The 2010 Dodd-Frank financial oversight law created the oversight council, whose members include the heads of the Treasury Department, the Federal Reserve, the Securities and Exchange Commission, the Consumer Financial Protection Bureau and the Comptroller of the Currency.

The FSOC is expected to monitor banks and other financial firms whose failure could pose a serious risk to the financial system after the U.S. government was forced to bail out institutions during the 2007-2009 financial crisis.

One of the council's tasks is to identify nonbank firms that it considers systemically important - a controversial process that some critics say enshrines certain firms as "too big to fail," while others say it harms those firms by putting them more firmly under the government's thumb.

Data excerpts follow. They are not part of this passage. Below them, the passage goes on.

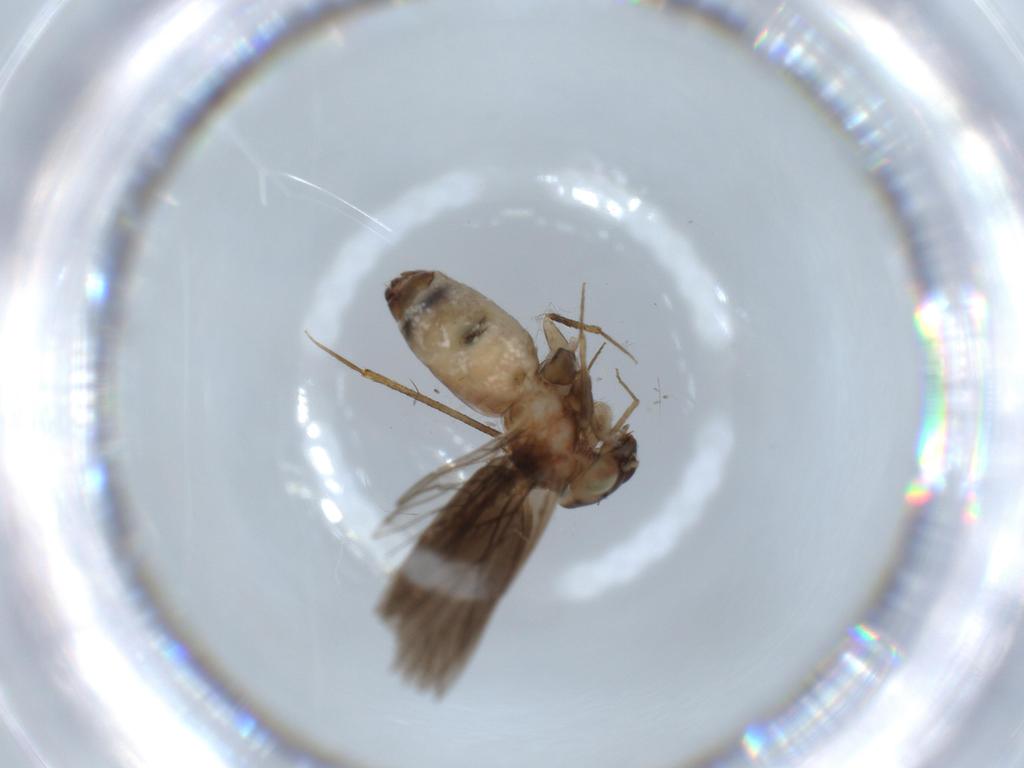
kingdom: Animalia
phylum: Arthropoda
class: Insecta
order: Psocodea
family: Lepidopsocidae
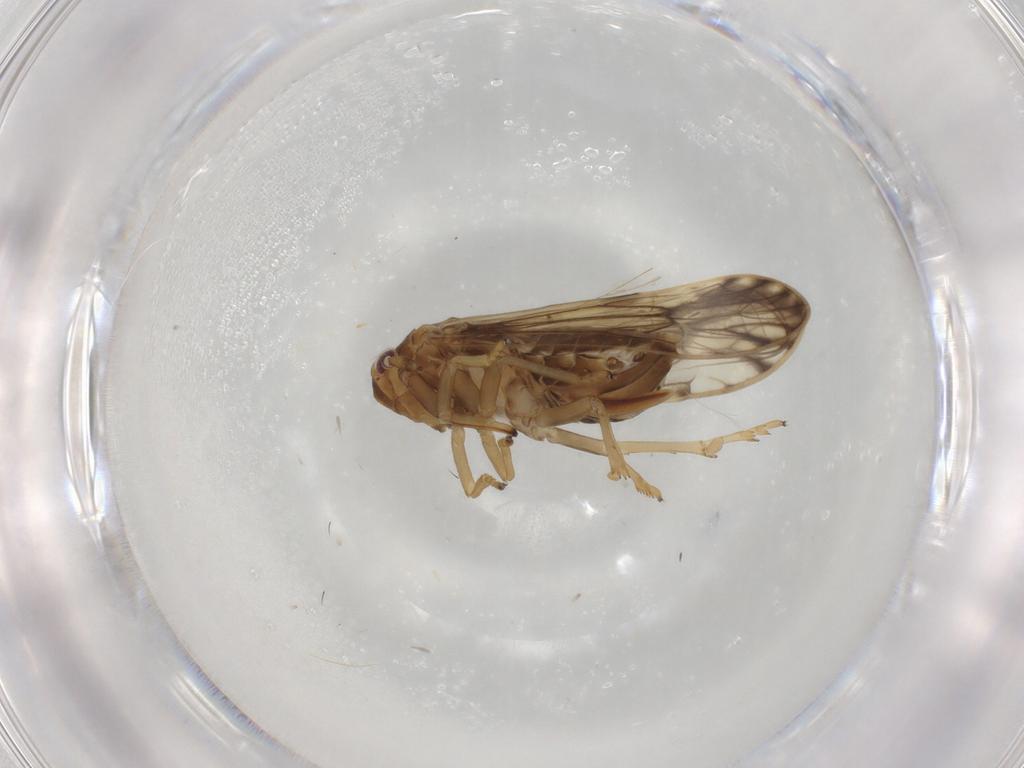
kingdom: Animalia
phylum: Arthropoda
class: Insecta
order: Hemiptera
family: Delphacidae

Hedge funds and major insurance companies have feared that they could be designated as systemically important because of their size and how interconnected they are with other financial firms. They would then face the type of scrutiny Dodd-Frank assigned to Bank of America Corp., JPMorgan Chase & Co., Goldman Sachs & Co. and others.

Meanwhile, Treasury Secretary Timothy Geithner has called for the FSOC to suggest rules for money funds. The oversight council on Friday asked its staff to craft a recommendation for the group to consider at its November meeting.

The council also discussed other topics related to global and domestic markets, including the ongoing crisis in Europe, the Treasury spokesman said.